# Loch Katrine, Skippers.



## Derek Dunn (Nov 4, 2007)

Hello, are there any early-retired skippers in the Stirling/Callander area who would like to work part-time on Loch Katrine next Spring through until the Autumn? We are looking for Boat Masters to help man our two boats - The Steamship Sir Walter Scott and The Lady of the Lake (diesel engined).

(Gleam)


----------



## Union Jack (Jul 22, 2009)

Please form an orderly queue, gentlemen!(Thumb)

Jack


----------



## Derek Dunn (Nov 4, 2007)

We don't need radio officers, lol. We use hand-held devices and VHF. 
Thanks for the reply anyway.


----------



## 8575 (Sep 8, 2006)

Derek, I'd have loved to have helped out with skippering. I've done the Loch Katrine trip as a tourist about five times in the past when I lived in Fife but as I now live in Wiltshire it's a bit far - shame.


----------



## Varley (Oct 1, 2006)

I say, old man. I wouldn't boast about using your hand. You'll only feed the prejudice!


----------



## Erimus (Feb 20, 2012)

We spent Hogmanay last year at Tigh Mor,just around the corner, and were talking to a man in Tesco Dunblane who had been to sea and had been a pilot somewhere,Shetlands perhaps, who lived in Dunblane.....have you advertised locally?

geoff


----------



## Derek Dunn (Nov 4, 2007)

Hello to you both (R651400 and Erimus), I am interested in the Dunblane man, perhaps an ad in the local paper might attract something?

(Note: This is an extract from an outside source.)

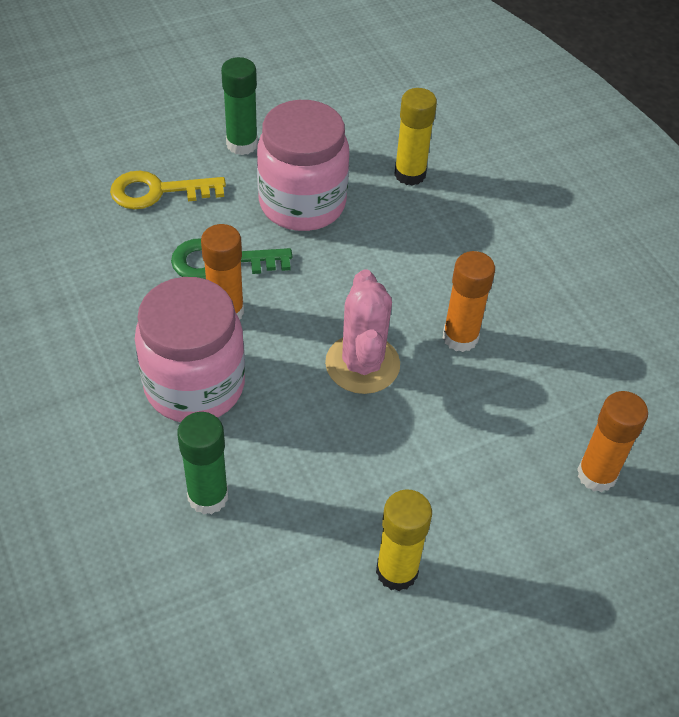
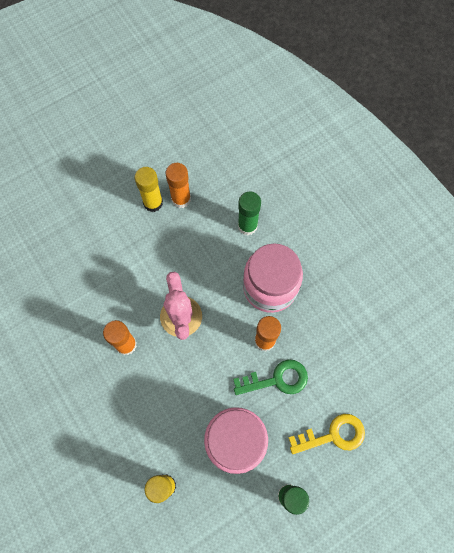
camera: 175 degrees right, 20 degrees up
(596, 475) = (54, 267): orange glue stick -> orange glue stick (181, 199)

R651400 - I think it is the location and the resulting travelling costs. Loch Katrine is a bit off the beaten track, about 20 miles from Stirling. I travel 80 miles a day when I work there. We are a tourist industry and cannot pay a large salary either, this is why I initially thought about "early-retired" deck officers with an income from a pension fund. Thank you all for your input, even the cheeky comments which made me smile!


----------